*Task item*.
Please answer these from the interview on Dallas sustainability below.
(a) How many cities, counties, and school districts came together on the task force the Mayor formed?
(b) In what month was GreenDallas.net launched?
(c) How many hits a month did the website get for its first 6 months?

*Page extract*.
□ □ □ □ □
SustainLane: From your comments, it sounds like there is a lot of cooperation at the local and regional levels.

Fiffick: Yes, absolutely. More and more cities are getting sustainability officers or someone assigned to the environmental tasks, and we get together fairly frequently. In fact, last year—I don’t know if you followed the TXU power plant debate in Texas —but our Mayor formed a task force to address it, and we had 36 cities, counties, and school districts coming together on that one issue. And this task force is still functioning today. We just signed an agreement with one power plant where we negotiated lower emissions from the plant, and we are still working together. It’s great when you have neighboring cities and you can partner on different environmental initiatives.

SustainLane: Are residents of Dallas are supportive of sustainability initiatives?

Fiffick: Yes. We launched our website, GreenDallas.net in January. We did this for two reason: one was to say what the city of Dallas is doing on environmental initiatives, and the other was to help our residents pick up environmental stuff themselves. We need each person here in the city to do his/her part if we are going to make this area sustainable. We had 100,000 hits a month for the first 6 months. We get a ton of emails with questions like, “I want a solar panel, I want to do small scale wind,” and also with recycling questions.
□ □ □ □ □
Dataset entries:
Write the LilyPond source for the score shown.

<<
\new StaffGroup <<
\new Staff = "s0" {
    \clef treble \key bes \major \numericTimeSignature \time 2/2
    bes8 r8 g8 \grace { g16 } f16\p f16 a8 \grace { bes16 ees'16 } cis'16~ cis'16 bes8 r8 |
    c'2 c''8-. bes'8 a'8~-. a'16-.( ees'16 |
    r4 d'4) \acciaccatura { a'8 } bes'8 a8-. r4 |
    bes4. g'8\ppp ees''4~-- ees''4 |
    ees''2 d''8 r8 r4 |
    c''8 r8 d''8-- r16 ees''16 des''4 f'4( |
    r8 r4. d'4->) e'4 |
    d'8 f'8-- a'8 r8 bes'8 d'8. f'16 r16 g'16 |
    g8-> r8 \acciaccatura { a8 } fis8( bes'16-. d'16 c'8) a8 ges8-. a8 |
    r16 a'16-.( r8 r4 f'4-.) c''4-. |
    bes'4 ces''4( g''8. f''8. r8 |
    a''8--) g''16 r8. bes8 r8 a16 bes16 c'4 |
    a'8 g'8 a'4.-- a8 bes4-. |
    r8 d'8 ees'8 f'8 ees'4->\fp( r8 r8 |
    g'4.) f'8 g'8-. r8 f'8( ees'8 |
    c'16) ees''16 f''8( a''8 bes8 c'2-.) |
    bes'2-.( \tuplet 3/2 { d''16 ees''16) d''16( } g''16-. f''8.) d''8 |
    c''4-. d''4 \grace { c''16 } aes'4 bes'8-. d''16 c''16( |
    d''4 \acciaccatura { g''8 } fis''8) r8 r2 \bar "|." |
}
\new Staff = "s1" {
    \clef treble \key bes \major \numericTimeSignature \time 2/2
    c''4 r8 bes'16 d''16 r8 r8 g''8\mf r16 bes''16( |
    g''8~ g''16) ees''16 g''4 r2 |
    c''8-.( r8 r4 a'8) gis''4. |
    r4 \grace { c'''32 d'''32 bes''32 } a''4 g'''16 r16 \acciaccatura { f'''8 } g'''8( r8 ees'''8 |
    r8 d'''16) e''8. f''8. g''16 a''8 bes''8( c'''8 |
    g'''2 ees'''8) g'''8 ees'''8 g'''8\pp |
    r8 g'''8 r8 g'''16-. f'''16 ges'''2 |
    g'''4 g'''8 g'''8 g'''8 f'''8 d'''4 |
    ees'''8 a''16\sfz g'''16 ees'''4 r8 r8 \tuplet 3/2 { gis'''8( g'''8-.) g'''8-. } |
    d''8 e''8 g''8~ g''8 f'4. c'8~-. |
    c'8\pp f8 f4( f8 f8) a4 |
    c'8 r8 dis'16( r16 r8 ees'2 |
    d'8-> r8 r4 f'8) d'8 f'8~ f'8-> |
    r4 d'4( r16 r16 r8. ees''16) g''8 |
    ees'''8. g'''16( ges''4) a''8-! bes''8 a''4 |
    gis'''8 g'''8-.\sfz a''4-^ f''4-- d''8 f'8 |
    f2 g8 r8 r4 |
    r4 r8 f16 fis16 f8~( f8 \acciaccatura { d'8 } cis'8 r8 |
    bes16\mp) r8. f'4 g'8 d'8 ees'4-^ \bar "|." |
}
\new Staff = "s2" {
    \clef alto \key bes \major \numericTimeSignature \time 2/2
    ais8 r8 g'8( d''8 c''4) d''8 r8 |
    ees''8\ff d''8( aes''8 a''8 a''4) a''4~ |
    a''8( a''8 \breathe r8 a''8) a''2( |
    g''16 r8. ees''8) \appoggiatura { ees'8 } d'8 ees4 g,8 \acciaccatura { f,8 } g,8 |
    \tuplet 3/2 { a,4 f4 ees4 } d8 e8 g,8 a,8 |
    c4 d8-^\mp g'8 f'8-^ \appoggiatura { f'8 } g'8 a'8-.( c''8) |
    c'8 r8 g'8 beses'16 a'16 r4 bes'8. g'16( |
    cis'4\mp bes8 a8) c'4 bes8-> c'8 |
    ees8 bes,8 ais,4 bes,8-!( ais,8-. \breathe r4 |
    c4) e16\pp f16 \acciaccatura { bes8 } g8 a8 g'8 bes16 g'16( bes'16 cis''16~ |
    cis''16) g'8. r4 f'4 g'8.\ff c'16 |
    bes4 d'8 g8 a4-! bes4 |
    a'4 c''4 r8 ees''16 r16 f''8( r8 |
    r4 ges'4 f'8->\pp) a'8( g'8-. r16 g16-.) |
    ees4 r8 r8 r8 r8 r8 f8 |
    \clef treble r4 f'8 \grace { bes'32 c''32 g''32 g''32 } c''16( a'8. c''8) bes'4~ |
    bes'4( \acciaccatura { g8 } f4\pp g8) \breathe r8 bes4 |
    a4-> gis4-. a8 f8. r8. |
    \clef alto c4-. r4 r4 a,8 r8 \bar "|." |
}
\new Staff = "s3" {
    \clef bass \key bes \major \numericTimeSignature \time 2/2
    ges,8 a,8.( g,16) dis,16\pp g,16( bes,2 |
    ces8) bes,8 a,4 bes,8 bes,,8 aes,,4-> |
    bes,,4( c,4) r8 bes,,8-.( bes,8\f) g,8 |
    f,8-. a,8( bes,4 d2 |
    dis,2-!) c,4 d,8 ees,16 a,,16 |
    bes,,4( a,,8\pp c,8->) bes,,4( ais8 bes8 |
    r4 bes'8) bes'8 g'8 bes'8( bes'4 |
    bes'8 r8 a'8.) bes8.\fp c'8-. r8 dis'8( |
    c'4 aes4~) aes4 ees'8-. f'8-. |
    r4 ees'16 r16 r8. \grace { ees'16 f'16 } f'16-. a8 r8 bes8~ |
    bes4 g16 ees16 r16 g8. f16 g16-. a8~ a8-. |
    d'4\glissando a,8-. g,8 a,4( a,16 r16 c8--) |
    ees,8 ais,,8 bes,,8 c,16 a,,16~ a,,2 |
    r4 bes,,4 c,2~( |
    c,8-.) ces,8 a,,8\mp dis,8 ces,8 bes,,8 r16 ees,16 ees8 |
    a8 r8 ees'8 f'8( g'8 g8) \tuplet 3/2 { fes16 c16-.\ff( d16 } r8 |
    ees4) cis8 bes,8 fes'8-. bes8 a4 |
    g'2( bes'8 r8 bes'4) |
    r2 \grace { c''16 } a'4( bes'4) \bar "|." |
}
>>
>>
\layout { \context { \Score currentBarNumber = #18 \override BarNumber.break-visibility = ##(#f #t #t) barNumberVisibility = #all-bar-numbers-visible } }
□ □ □ □ □
*Result of the task*.
(a) 36
(b) January
(c) 100,000